● **Exercise objective**: Retype the records word for word, from the first line through the line that contains "essas empresas. Gerentes", including that line.

● **Records for the exercise**:
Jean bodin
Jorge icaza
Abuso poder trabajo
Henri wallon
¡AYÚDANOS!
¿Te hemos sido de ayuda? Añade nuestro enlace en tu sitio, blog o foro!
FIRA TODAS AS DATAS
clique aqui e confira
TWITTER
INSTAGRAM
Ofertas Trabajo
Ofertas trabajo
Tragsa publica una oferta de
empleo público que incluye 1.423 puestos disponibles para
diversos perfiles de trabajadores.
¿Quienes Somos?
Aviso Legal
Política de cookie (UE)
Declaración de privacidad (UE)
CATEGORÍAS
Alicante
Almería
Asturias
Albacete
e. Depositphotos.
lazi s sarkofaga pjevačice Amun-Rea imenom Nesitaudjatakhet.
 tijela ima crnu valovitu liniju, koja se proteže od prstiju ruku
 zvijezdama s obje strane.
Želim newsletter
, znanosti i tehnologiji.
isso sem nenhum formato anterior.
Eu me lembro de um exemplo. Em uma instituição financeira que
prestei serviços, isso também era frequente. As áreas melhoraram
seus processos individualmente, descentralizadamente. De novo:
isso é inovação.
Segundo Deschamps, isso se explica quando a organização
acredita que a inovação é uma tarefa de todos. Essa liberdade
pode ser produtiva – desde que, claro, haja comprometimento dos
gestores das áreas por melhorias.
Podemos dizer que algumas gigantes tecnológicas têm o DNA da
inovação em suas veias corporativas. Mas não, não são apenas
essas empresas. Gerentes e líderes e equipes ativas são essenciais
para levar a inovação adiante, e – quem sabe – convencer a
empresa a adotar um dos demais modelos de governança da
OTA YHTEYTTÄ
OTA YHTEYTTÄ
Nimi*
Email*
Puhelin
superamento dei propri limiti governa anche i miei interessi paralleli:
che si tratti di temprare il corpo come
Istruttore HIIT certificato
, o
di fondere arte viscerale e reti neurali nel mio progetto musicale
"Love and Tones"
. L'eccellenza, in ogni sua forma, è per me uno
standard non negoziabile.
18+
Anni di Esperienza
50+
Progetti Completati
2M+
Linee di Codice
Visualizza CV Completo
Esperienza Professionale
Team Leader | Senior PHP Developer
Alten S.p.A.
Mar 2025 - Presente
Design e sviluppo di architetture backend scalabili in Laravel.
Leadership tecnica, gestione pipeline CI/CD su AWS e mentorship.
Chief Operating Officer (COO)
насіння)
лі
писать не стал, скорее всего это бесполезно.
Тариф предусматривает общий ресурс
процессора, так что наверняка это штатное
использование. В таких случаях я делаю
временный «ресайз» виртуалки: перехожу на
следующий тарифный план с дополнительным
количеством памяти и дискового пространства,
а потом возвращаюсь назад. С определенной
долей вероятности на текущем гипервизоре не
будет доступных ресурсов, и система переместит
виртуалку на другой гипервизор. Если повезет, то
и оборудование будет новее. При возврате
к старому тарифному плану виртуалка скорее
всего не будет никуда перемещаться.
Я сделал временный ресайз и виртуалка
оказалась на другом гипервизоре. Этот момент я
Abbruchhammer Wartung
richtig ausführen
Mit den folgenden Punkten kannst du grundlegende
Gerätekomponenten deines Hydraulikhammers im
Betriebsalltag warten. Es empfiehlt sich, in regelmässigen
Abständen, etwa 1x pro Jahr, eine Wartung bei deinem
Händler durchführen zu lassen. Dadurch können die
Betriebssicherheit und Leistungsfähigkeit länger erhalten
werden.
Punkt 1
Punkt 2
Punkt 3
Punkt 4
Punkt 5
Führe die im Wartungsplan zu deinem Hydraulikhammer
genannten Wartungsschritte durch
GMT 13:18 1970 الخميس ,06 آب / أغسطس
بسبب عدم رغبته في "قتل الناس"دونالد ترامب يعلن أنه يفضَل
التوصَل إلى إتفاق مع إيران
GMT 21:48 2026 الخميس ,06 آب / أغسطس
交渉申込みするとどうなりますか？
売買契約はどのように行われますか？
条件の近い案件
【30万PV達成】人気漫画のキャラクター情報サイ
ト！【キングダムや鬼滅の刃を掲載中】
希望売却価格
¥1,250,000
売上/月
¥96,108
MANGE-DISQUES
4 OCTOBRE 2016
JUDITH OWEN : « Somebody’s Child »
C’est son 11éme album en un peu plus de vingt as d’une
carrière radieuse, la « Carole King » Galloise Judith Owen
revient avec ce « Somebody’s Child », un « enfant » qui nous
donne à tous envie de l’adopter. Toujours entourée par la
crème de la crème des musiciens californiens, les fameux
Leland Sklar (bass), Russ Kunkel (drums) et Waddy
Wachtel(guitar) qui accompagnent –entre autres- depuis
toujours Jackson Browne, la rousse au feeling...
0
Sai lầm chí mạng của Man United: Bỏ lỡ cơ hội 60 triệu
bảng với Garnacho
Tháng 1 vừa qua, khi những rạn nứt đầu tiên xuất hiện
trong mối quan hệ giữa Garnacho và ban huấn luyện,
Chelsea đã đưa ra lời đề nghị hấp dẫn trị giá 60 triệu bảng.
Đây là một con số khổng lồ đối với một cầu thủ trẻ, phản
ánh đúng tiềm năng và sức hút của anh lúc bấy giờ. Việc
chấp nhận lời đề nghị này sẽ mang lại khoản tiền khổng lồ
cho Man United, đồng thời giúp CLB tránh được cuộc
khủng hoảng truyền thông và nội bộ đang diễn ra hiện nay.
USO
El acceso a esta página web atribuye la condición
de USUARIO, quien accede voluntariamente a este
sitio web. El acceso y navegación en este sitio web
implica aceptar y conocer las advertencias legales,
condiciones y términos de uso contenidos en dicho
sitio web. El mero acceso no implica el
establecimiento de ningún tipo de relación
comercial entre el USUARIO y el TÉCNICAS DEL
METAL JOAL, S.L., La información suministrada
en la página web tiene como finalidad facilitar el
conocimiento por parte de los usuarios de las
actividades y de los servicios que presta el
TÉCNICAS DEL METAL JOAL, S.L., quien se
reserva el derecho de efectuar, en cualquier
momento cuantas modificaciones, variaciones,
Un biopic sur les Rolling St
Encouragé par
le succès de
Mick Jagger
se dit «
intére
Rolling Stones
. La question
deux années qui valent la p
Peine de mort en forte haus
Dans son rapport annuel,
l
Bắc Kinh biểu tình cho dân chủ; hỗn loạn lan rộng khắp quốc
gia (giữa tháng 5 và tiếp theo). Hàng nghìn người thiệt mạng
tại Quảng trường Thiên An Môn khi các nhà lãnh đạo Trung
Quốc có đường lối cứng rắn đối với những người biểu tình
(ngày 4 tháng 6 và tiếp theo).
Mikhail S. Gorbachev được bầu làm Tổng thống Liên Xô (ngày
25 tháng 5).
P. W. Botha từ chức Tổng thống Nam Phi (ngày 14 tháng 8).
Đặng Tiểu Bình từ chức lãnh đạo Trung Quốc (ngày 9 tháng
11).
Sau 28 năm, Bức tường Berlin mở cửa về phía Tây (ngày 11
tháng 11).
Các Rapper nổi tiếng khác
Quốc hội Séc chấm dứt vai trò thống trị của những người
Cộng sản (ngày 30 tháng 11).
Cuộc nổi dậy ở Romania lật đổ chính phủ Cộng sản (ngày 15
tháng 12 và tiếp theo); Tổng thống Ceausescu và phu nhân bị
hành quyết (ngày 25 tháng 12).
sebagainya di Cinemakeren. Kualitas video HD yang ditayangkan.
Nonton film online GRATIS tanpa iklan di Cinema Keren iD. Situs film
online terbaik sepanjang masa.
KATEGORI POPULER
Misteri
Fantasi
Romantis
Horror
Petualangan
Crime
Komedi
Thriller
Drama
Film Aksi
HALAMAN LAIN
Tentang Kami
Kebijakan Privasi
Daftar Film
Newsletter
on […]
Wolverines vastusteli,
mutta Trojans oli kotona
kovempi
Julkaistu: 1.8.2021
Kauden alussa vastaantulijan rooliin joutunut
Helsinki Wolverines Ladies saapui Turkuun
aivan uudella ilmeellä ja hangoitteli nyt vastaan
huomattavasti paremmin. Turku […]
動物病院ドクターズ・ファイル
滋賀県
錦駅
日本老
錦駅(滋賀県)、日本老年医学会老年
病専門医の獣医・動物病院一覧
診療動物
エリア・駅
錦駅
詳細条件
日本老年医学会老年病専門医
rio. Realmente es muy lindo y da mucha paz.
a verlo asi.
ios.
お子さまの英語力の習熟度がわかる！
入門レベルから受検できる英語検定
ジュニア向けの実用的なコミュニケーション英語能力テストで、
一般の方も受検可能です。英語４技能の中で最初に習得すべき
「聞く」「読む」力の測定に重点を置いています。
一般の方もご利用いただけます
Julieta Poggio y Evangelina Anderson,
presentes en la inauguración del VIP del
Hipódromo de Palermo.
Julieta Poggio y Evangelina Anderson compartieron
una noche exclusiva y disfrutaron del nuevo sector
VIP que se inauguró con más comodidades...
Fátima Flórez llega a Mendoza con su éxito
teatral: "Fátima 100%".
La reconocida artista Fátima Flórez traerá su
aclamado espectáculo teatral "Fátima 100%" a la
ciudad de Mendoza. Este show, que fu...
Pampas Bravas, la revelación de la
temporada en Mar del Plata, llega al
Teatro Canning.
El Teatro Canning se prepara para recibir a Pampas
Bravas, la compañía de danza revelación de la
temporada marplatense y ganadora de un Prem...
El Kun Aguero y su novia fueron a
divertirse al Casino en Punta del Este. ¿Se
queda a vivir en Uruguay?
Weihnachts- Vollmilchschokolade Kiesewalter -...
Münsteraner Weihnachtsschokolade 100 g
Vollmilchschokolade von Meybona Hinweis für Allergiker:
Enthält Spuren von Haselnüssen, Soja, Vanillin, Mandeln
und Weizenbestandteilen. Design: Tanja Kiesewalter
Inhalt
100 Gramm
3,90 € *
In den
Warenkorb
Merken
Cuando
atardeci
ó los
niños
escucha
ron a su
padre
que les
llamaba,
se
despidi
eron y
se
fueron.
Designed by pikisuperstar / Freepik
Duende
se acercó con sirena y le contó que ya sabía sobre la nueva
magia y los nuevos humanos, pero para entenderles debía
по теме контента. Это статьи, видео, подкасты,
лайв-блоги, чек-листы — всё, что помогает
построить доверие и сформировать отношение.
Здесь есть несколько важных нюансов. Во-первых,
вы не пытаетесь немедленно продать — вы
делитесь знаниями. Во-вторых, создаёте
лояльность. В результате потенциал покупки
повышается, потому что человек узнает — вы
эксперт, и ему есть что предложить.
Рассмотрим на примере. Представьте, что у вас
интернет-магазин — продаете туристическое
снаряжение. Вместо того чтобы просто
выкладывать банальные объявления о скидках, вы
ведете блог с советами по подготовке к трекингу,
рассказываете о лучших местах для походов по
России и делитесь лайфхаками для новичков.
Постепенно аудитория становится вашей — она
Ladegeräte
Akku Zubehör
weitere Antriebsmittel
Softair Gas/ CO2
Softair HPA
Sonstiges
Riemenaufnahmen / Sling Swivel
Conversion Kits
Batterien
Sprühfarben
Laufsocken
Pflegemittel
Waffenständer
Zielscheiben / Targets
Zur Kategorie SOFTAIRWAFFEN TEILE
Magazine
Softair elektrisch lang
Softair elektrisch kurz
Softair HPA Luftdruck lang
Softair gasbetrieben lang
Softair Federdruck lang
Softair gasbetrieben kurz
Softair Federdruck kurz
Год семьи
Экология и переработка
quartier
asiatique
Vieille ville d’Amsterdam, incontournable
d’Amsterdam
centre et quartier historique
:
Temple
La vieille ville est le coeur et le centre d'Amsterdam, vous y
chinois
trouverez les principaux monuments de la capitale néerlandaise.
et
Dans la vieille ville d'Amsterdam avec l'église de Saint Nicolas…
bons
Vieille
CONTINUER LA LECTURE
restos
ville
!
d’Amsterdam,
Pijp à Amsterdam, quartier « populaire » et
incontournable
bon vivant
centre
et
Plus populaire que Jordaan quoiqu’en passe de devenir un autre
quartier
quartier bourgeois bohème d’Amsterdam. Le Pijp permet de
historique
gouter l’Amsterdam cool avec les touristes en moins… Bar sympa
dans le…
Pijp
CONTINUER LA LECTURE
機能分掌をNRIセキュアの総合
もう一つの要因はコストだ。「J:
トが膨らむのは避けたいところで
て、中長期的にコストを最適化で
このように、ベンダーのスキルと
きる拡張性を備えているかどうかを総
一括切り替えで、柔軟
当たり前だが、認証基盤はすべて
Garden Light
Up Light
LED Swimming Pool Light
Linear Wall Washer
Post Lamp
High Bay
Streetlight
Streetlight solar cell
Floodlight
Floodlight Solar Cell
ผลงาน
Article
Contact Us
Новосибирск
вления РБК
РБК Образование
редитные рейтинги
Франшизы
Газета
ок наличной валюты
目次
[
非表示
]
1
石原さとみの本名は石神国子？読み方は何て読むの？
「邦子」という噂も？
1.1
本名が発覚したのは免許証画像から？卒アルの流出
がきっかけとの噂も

● **Exercise result**:
Jean bodin
Jorge icaza
Abuso poder trabajo
Henri wallon
¡AYÚDANOS!
¿Te hemos sido de ayuda? Añade nuestro enlace en tu sitio, blog o foro!
FIRA TODAS AS DATAS
clique aqui e confira
TWITTER
INSTAGRAM
Ofertas Trabajo
Ofertas trabajo
Tragsa publica una oferta de
empleo público que incluye 1.423 puestos disponibles para
diversos perfiles de trabajadores.
¿Quienes Somos?
Aviso Legal
Política de cookie (UE)
Declaración de privacidad (UE)
CATEGORÍAS
Alicante
Almería
Asturias
Albacete
e. Depositphotos.
lazi s sarkofaga pjevačice Amun-Rea imenom Nesitaudjatakhet.
 tijela ima crnu valovitu liniju, koja se proteže od prstiju ruku
 zvijezdama s obje strane.
Želim newsletter
, znanosti i tehnologiji.
isso sem nenhum formato anterior.
Eu me lembro de um exemplo. Em uma instituição financeira que
prestei serviços, isso também era frequente. As áreas melhoraram
seus processos individualmente, descentralizadamente. De novo:
isso é inovação.
Segundo Deschamps, isso se explica quando a organização
acredita que a inovação é uma tarefa de todos. Essa liberdade
pode ser produtiva – desde que, claro, haja comprometimento dos
gestores das áreas por melhorias.
Podemos dizer que algumas gigantes tecnológicas têm o DNA da
inovação em suas veias corporativas. Mas não, não são apenas
essas empresas. Gerentes e líderes e equipes ativas são essenciais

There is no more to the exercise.